Climate change UK - mind the gap!
The UK Climate Change Committee (CCC) advises the government on how to tackle and prepare for climate change.
Mapping individuals’ actions to national challenges
The UK Climate Change Committee (CCC) advises the government on how to tackle and prepare for climate change. Under the Climate Change Act of 2008, the UK government releases a Climate Change Risk Assessment (CCRA), which is informed by the CCC’s independent advice report.
The last CCRA identified a gap in knowledge around what actions people in the UK were already undertaking to address or prepare for the impacts of climate change.

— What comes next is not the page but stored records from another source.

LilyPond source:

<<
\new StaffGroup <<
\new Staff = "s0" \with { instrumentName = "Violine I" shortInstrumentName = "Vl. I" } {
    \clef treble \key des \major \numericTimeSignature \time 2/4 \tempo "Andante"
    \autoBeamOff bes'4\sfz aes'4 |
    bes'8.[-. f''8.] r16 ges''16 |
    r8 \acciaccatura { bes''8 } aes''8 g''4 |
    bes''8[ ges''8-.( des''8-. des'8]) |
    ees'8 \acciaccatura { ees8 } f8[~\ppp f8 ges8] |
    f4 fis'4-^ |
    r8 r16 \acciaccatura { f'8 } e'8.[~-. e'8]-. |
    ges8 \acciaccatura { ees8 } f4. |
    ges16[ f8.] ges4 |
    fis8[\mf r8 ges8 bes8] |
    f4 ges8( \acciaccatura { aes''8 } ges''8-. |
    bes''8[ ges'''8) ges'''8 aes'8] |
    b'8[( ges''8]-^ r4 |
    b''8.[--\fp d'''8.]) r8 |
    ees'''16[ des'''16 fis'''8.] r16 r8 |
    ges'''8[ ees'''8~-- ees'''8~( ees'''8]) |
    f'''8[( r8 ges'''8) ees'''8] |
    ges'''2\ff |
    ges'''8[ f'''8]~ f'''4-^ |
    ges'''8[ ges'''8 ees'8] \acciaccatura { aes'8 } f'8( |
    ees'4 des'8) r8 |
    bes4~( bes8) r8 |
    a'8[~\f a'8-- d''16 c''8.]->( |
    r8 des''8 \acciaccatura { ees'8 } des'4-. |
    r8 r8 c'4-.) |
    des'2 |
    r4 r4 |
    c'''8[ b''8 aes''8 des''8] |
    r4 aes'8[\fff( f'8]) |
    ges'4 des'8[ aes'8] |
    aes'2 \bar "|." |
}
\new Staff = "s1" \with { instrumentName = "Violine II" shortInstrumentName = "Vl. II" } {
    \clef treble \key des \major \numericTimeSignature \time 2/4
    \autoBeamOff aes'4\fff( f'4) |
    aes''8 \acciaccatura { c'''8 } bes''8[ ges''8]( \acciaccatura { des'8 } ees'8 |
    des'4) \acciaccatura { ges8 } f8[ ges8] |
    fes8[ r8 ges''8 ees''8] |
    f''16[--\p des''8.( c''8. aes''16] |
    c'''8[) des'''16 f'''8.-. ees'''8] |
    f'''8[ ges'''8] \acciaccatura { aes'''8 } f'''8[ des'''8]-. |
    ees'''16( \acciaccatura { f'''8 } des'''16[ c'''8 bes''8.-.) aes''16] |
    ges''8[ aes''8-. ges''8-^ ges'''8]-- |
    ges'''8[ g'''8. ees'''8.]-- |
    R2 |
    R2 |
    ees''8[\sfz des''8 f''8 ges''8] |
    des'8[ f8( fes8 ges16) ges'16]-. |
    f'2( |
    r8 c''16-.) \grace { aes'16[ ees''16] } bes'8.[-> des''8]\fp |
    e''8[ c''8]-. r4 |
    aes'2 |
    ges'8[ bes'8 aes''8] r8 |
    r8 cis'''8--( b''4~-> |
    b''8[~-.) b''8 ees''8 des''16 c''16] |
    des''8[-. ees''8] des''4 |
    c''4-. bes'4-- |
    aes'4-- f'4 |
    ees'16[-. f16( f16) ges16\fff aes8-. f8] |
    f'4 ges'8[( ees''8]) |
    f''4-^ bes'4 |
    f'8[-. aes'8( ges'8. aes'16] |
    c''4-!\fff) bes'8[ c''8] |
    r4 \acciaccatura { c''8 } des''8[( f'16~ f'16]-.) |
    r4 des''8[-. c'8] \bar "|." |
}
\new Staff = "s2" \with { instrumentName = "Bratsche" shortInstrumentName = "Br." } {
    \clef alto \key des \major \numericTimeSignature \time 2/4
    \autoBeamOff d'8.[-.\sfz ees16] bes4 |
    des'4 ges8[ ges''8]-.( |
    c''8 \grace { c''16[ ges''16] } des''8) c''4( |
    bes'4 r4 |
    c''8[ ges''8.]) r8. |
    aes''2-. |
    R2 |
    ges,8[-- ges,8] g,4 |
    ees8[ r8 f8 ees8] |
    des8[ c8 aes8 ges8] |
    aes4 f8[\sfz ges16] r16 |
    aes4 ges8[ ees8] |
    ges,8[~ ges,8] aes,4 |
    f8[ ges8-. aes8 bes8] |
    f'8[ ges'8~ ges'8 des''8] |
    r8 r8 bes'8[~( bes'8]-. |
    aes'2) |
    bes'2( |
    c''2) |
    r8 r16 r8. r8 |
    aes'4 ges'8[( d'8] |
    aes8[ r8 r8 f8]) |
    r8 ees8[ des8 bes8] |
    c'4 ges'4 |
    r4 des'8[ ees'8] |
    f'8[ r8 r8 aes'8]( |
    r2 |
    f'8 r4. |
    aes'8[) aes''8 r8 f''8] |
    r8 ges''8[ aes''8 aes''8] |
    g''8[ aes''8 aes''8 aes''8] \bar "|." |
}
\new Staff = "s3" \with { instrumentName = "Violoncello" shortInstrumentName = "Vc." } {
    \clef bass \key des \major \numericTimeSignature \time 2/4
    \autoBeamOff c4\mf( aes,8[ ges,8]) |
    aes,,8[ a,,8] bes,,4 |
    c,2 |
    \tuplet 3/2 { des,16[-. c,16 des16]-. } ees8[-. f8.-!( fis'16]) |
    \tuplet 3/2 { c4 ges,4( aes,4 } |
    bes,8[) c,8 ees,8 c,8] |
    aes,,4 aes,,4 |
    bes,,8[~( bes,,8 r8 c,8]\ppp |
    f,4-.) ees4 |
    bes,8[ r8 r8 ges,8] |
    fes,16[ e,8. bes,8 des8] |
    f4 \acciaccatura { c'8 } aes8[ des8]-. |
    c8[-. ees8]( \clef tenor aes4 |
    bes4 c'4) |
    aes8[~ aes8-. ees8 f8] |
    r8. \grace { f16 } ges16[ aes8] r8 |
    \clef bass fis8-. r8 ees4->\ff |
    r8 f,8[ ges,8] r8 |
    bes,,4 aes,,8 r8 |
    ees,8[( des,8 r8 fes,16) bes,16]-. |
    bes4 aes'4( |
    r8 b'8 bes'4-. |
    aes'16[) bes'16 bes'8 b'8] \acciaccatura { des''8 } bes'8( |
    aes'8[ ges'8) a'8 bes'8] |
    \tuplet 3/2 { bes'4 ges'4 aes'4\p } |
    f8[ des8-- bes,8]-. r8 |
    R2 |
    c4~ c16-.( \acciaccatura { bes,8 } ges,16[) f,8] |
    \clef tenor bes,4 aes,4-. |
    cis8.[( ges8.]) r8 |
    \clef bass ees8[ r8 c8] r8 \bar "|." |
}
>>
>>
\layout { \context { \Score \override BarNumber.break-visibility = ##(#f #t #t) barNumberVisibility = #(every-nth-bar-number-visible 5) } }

Therefore, the CCC commissioned AECOM to conduct research to address this knowledge gap, which has subsequently informed the third independent CCRA, released in January 2022.
Finding and fixing risky behaviors
In a truly collaborative approach, we partnered with Sustainability West Midlands (SWM), Sniffer, Climate Northern Ireland (CNI) and London Climate Change Partnership (LCCP), on an extensive research project to understand the effect of different behaviors on climate change risk. This considered different hazards (such as flooding and droughts), target groups (including households, land managers, small and medium enterprises), landscape types and socioeconomic circumstances in the UK.
We carried out both primary and secondary research, including a systematic literature review to identify current findings on the types of self-directed adaptation behaviors present in the UK, the underlying factors driving adaptation behavior, how these behaviors impact risk, and how incentives could be used to increase or decrease behaviors.
Rigor and engagement reveal urgent truths
We then developed and facilitated a new methodology termed the National Importance Score, which included surveys and semi-structured interviews in six locations across the UK, to rank the importance of identified behaviors against their impact on risk.
Fundamental to the project was our continuous engagement and collaboration with key stakeholders and experts throughout the research to ensure the robustness of our methodology and findings. This methodology aligns with the CCC’s urgency risk scoring framework and provides a high-level decision-making support tool for policymakers and practitioners.
Together with the other studies conducted in preparation of the CCRA3, our research contributed to the conclusion that action to improve the UK’s resilience is falling behind the impacts of climate change risks facing the UK and that more needs to be done.